*Things to do*:
1 > List every word ending in "-ly" that the passage on Hemp uses as an adverb, in the order they appear.
2 > Write the next few sentences of the passage on Hemp, going on from its last sentence.

*Passage to read*:
The preceding facts are offered to the professional reader with unfeigned diffidence, as to the inferences I feel disposed to derive from their consideration. To me they seem unequivocally to shew, that when given boldly and in large doses, the resin of Hemp is capable of

arresting effectually the progress of this formidable disease, and in a large proportion of cases of effecting a perfect cure.

The facts are such at least as justify the hope that the virtues of the drug may be widely and severely tested in the multitudes of these appalling cases which present themselves in all Indian Hospitals.

Delirium occasioned by continued Hemp Inebriation. Before quitting this subject, it is desirable to notice the singular form of delirium which the incautious use of the Hemp preparations often occasions, especially among young men who try it for the first time. Several such cases have presented themselves to my notice. They are as peculiar as the “ delirium tremens,” which succeeds the prolonged abuse of spirituous liquors, but are quite distinct from any other species of delirium with which I am acquainted.

*Available data*:
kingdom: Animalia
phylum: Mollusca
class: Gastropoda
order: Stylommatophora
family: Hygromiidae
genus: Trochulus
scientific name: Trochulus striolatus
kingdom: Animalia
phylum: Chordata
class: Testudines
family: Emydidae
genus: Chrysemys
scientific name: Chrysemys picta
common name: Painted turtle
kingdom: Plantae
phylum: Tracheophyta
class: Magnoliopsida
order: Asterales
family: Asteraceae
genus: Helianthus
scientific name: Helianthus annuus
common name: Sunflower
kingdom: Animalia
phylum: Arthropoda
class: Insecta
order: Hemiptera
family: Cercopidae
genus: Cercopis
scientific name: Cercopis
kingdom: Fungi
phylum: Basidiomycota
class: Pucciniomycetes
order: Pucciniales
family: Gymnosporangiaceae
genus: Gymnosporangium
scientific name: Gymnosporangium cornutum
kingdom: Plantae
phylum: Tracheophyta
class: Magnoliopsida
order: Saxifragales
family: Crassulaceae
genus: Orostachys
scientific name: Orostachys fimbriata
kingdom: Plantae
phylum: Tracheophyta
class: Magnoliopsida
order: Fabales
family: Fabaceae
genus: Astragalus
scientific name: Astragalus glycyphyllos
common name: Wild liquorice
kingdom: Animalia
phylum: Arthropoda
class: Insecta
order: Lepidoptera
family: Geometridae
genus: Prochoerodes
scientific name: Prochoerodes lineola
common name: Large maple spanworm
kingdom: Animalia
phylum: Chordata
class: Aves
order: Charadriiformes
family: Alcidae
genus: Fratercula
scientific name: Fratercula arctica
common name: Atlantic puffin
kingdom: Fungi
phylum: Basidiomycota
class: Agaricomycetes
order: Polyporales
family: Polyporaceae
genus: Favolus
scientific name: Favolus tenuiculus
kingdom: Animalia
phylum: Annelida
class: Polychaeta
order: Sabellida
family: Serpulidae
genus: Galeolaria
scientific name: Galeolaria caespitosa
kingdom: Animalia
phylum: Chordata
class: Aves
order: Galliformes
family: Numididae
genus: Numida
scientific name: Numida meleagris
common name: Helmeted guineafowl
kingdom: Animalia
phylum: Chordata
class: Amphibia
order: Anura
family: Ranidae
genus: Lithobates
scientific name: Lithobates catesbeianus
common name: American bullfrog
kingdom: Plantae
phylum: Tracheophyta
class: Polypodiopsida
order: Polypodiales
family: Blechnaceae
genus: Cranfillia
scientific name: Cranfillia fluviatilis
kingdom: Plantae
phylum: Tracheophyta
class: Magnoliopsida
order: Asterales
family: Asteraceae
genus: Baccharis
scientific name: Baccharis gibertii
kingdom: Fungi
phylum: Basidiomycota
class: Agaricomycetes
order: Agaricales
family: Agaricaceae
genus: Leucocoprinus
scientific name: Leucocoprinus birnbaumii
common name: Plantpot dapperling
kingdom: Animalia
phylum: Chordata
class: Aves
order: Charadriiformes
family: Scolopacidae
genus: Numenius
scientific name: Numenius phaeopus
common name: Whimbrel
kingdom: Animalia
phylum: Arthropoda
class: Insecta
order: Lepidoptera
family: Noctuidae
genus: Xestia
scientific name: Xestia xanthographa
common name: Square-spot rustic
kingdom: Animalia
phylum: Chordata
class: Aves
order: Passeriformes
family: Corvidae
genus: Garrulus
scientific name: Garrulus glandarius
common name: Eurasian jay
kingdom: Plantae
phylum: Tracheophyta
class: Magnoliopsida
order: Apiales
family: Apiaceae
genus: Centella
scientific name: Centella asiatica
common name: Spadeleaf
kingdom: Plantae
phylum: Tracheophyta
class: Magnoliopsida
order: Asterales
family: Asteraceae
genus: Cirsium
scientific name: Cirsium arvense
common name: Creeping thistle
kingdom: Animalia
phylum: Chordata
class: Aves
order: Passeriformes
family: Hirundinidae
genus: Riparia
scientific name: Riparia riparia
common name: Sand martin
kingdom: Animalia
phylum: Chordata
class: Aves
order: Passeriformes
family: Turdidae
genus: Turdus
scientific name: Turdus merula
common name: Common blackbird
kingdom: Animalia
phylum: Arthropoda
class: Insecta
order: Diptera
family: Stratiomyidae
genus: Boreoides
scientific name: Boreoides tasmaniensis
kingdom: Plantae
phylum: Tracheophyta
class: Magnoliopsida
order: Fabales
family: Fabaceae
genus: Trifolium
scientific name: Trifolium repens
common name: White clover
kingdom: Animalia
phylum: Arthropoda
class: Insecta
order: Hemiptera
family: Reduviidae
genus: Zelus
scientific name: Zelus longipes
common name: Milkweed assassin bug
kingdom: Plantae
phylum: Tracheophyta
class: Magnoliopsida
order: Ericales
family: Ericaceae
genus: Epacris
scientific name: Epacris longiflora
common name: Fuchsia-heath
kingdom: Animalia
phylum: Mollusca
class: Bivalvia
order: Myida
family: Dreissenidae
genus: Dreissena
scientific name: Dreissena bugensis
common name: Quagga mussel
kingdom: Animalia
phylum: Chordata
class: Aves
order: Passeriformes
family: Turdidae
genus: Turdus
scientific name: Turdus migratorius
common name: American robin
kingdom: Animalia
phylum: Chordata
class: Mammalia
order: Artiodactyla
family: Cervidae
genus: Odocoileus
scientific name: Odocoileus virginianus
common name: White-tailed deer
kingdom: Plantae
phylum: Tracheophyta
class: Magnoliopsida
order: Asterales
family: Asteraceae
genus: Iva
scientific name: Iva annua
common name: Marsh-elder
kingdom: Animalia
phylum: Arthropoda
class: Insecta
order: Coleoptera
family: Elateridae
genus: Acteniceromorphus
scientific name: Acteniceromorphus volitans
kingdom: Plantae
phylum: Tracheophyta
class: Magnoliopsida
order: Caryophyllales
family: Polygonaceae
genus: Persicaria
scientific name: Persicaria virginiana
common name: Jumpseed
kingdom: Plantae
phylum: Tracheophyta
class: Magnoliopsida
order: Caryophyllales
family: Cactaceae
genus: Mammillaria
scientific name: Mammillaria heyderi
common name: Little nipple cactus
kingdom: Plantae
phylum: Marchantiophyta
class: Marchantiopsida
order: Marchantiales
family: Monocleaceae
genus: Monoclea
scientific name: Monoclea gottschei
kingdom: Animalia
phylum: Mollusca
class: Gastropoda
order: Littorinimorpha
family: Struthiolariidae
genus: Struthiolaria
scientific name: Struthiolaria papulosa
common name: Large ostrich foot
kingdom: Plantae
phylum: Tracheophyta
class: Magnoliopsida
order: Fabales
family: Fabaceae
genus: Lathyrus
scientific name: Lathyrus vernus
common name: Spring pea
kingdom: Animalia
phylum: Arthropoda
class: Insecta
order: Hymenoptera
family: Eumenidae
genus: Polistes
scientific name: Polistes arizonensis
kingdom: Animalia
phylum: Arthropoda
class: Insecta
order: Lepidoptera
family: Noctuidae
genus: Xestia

*Outputs in order*:
1 > unequivocally, boldly, effectually, widely, severely, especially

2 >
This state is at once recognized by the strange balancing gait of the patient, a constant rubbing of the hands, perpetual giggling, and a propensity to caress and chafe the feet of all bystanders of whatever rank.' The eye wears an expression of cunning and merriment which can scarcely be mistaken. In a few cases, the patients are violent; in many, highly aphrodisiac ; in all that I have seen, voraciously hungry. There is no increased heat or frequency of circulation, or any appearance of inflammation or congestion, and the skin and general functions are in a natural state.

A blister to the nape of the neck, leeches to the temples, and nauseating doses of tartar emetic with saline purgatives have rapidly dispelled the symptoms in all the cases I have met with, and have restored the patient to perfect health.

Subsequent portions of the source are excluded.